Saved entries
______

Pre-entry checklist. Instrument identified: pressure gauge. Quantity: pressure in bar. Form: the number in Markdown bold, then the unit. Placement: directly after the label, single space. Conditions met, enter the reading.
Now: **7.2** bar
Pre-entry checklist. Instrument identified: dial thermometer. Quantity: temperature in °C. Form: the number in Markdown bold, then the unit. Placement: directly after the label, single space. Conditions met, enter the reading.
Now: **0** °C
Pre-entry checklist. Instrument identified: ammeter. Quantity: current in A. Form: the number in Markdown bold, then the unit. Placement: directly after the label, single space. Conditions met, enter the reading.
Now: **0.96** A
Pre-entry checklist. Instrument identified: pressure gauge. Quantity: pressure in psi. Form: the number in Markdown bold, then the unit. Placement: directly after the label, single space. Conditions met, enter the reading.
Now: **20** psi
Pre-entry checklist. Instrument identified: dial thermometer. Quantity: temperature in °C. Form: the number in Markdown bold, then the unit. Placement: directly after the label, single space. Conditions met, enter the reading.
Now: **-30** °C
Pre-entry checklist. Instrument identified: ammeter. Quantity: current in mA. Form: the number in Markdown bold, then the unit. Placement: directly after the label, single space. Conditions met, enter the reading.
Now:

______

Task
Convert the rows above into a JSON list of strings, one string per line, skipping any blank lines.

Solution
[
  "Pre-entry checklist. Instrument identified: pressure gauge. Quantity: pressure in bar. Form: the number in Markdown bold, then the unit. Placement: directly after the label, single space. Conditions met, enter the reading.",
  "Now: **7.2** bar",
  "Pre-entry checklist. Instrument identified: dial thermometer. Quantity: temperature in °C. Form: the number in Markdown bold, then the unit. Placement: directly after the label, single space. Conditions met, enter the reading.",
  "Now: **0** °C",
  "Pre-entry checklist. Instrument identified: ammeter. Quantity: current in A. Form: the number in Markdown bold, then the unit. Placement: directly after the label, single space. Conditions met, enter the reading.",
  "Now: **0.96** A",
  "Pre-entry checklist. Instrument identified: pressure gauge. Quantity: pressure in psi. Form: the number in Markdown bold, then the unit. Placement: directly after the label, single space. Conditions met, enter the reading.",
  "Now: **20** psi",
  "Pre-entry checklist. Instrument identified: dial thermometer. Quantity: temperature in °C. Form: the number in Markdown bold, then the unit. Placement: directly after the label, single space. Conditions met, enter the reading.",
  "Now: **-30** °C",
  "Pre-entry checklist. Instrument identified: ammeter. Quantity: current in mA. Form: the number in Markdown bold, then the unit. Placement: directly after the label, single space. Conditions met, enter the reading.",
  "Now:"
]